= Instructions for the task =
Please rewrite every line of the material below with "sub-albums" replaced by "subalbums" and all else left unchanged. Leave the pictures out of your answer.

= The records =
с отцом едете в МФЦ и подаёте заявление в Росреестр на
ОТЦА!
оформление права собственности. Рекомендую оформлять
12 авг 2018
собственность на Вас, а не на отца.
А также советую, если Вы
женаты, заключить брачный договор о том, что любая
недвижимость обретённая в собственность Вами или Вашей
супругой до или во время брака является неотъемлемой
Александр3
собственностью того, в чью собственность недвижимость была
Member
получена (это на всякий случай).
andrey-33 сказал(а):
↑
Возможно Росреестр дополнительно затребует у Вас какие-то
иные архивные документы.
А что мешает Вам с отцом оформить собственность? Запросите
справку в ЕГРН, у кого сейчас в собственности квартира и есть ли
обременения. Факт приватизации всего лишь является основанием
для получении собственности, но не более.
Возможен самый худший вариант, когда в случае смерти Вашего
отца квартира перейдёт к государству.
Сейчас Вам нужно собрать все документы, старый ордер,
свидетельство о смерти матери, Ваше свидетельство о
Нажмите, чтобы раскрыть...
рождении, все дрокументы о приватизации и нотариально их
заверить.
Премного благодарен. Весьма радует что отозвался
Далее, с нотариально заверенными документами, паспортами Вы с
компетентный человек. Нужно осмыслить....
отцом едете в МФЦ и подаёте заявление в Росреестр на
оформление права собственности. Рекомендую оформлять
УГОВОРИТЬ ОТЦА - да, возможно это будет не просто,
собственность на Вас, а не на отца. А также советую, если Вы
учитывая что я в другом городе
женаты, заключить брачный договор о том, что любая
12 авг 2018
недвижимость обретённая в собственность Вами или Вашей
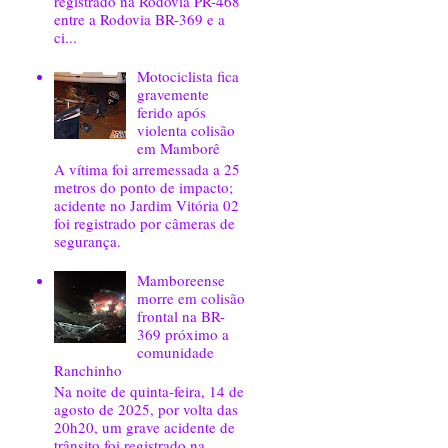
registrado na Rodovia PR-468
entre a Rodovia BR-369 e a
ci...
Motociclista fica
gravemente
ferido após
violenta colisão
em Mamborê
A vítima foi arremessada a 25
metros do ponto de impacto;
acidente no Jardim Vitória 02
foi registrado por câmeras de
segurança.
Mamboreense
morre em colisão
frontal na BR-
369 próximo a
comunidade
Ranchinho
Na noite de quinta-feira, 14 de
agosto de 2025, por volta das
20h20, um grave acidente de
trânsito foi registrado na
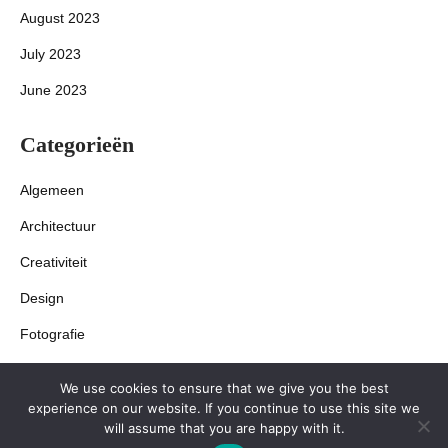
August 2023
July 2023
June 2023
Categorieën
Algemeen
Architectuur
Creativiteit
Design
Fotografie
Interieur
We use cookies to ensure that we give you the best
experience on our website. If you continue to use this site we
will assume that you are happy with it.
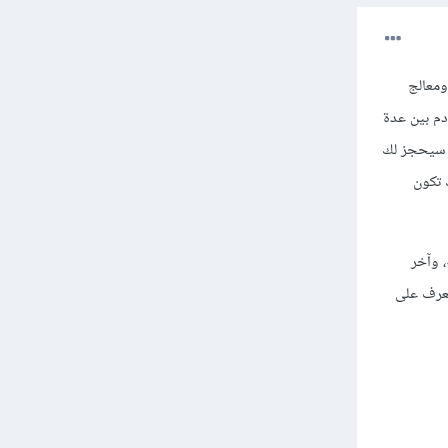
ومعالج
دم بين عدة
ئًا في الآخر، وهناك استضافات تمنحك خادم وهمي خاص VPS وهذا سيحجز لك
 تكون
ز VPS بمواصفات بسيطة، وآخر
تعرف على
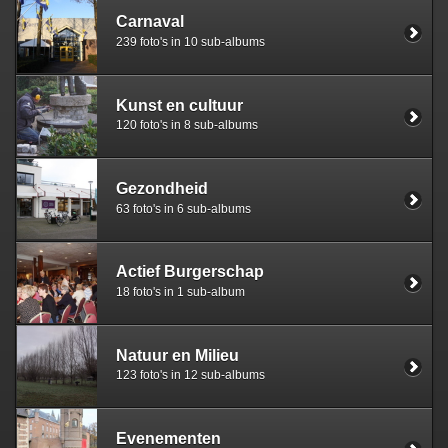
Carnaval
239 foto's in 10 sub-albums
Kunst en cultuur
120 foto's in 8 sub-albums
Gezondheid
63 foto's in 6 sub-albums
Actief Burgerschap
18 foto's in 1 sub-album
Natuur en Milieu
123 foto's in 12 sub-albums
Evenementen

= Task answer =
с отцом едете в МФЦ и подаёте заявление в Росреестр на
ОТЦА!
оформление права собственности. Рекомендую оформлять
12 авг 2018
собственность на Вас, а не на отца.
А также советую, если Вы
женаты, заключить брачный договор о том, что любая
недвижимость обретённая в собственность Вами или Вашей
супругой до или во время брака является неотъемлемой
Александр3
собственностью того, в чью собственность недвижимость была
Member
получена (это на всякий случай).
andrey-33 сказал(а):
↑
Возможно Росреестр дополнительно затребует у Вас какие-то
иные архивные документы.
А что мешает Вам с отцом оформить собственность? Запросите
справку в ЕГРН, у кого сейчас в собственности квартира и есть ли
обременения. Факт приватизации всего лишь является основанием
для получении собственности, но не более.
Возможен самый худший вариант, когда в случае смерти Вашего
отца квартира перейдёт к государству.
Сейчас Вам нужно собрать все документы, старый ордер,
свидетельство о смерти матери, Ваше свидетельство о
Нажмите, чтобы раскрыть...
рождении, все дрокументы о приватизации и нотариально их
заверить.
Премного благодарен. Весьма радует что отозвался
Далее, с нотариально заверенными документами, паспортами Вы с
компетентный человек. Нужно осмыслить....
отцом едете в МФЦ и подаёте заявление в Росреестр на
оформление права собственности. Рекомендую оформлять
УГОВОРИТЬ ОТЦА - да, возможно это будет не просто,
собственность на Вас, а не на отца. А также советую, если Вы
учитывая что я в другом городе
женаты, заключить брачный договор о том, что любая
12 авг 2018
недвижимость обретённая в собственность Вами или Вашей
registrado na Rodovia PR-468
entre a Rodovia BR-369 e a
ci...
Motociclista fica
gravemente
ferido após
violenta colisão
em Mamborê
A vítima foi arremessada a 25
metros do ponto de impacto;
acidente no Jardim Vitória 02
foi registrado por câmeras de
segurança.
Mamboreense
morre em colisão
frontal na BR-
369 próximo a
comunidade
Ranchinho
Na noite de quinta-feira, 14 de
agosto de 2025, por volta das
20h20, um grave acidente de
trânsito foi registrado na
August 2023
July 2023
June 2023
Categorieën
Algemeen
Architectuur
Creativiteit
Design
Fotografie
Interieur
We use cookies to ensure that we give you the best
experience on our website. If you continue to use this site we
will assume that you are happy with it.
ومعالج
دم بين عدة
ئًا في الآخر، وهناك استضافات تمنحك خادم وهمي خاص VPS وهذا سيحجز لك
 تكون
ز VPS بمواصفات بسيطة، وآخر
تعرف على
Carnaval
239 foto's in 10 subalbums
Kunst en cultuur
120 foto's in 8 subalbums
Gezondheid
63 foto's in 6 subalbums
Actief Burgerschap
18 foto's in 1 sub-album
Natuur en Milieu
123 foto's in 12 subalbums
Evenementen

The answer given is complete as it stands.